Some examples are probably in order:
- "4-byte aligned" refers to a memory location which has an address which is a multiple of 4.
- "word aligned" refers to a memory location which has an address which is a multiple of the size of a "word" (note that the size of a "word" varies from architecture to architecture).
- "integer aligned" which refers to a memory location which has an address which is a multiple of the size of an "integer" (again, the size of an "integer" varies from architecture to architecture).
Data types which are often used in "
data type aligned" or "
data type alignment" are (in alphabetical order):
- byte
- double precision - a floating point entity which is the size of a C programming language "double" (usually but not always 8 bytes long)
- double word - double the size of a "word"
- full word - synonym for "word" when clarity is important
- half word - half the size of a "word"
- int - refers to the C "int" data type
- integer - a synonym for "int"
- long - refer's to the C "long" data type
- page - refers to a virtual memory page (usually 4K these days but other powers of two like 512, 1024, 2048 and 8192 are not unheard of)
- quad - a synonym for "quad precision"
- quad precision - a floating point entity which is the size of a C "long double" (usually but not always 16 bytes long)
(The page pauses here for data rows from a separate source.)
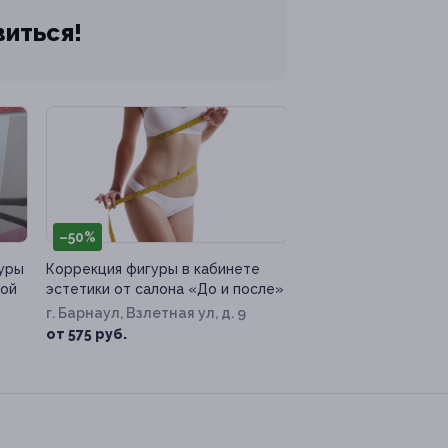
виться!
–50%
уры
Коррекция фигуры в кабинете
ной
эстетики от салона «До и после»
г. Барнаул, Взлетная ул, д. 9
от 575 руб.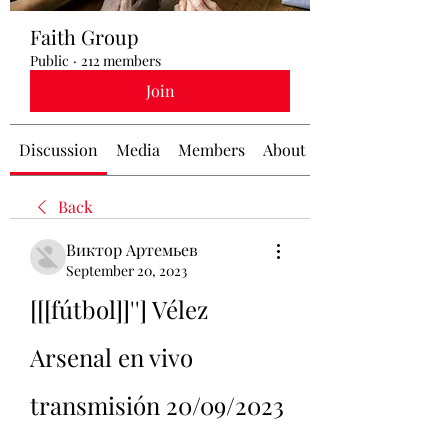
Faith Group
Public
·
212 members
Join
Discussion
Media
Members
About
Back
Виктор Артемьев
September 20, 2023
[[[fútbol]]''] Vélez 
Arsenal en vivo 
transmisión 20/09/2023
- short - refers to the C "short" datatype
- single precision - a floating point entity which is the size of a C "float" (usually but not always 4 bytes long)
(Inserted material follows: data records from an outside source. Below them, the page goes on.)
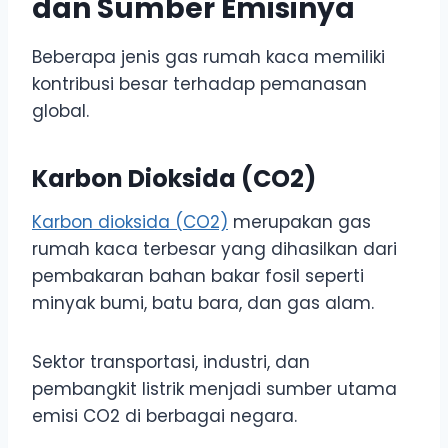
dan Sumber Emisinya
Beberapa jenis gas rumah kaca memiliki
kontribusi besar terhadap pemanasan
global.
Karbon Dioksida (CO2)
Karbon dioksida (CO2)
merupakan gas
rumah kaca terbesar yang dihasilkan dari
pembakaran bahan bakar fosil seperti
minyak bumi, batu bara, dan gas alam.
Sektor transportasi, industri, dan
pembangkit listrik menjadi sumber utama
emisi CO2 di berbagai negara.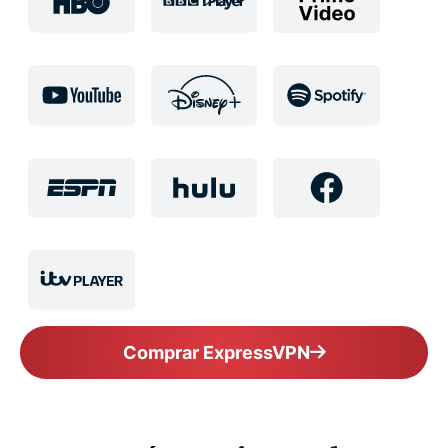
Comprar ExpressVPN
- word - the 'natural' word size on the machine (typically the size of an "int")
The above list uses
C data types to avoid having to define terms like "int" in architecture-
neutral ways.
This writeup makes a critical and subtle assumption - that we're dealing with machine architectures that have byte-addressable memory which means that each byte has a unique address.
Some machines are word-addressable which means that each word has a unique address and the way to get at a byte is to fetch the word and then use a combination of shift and mask operations to extract the byte from the word (word-addressable machines are pretty rare these days).
If I recall correctly, the old Cray vector-style supercomputers were word-addressable and not byte-addressable.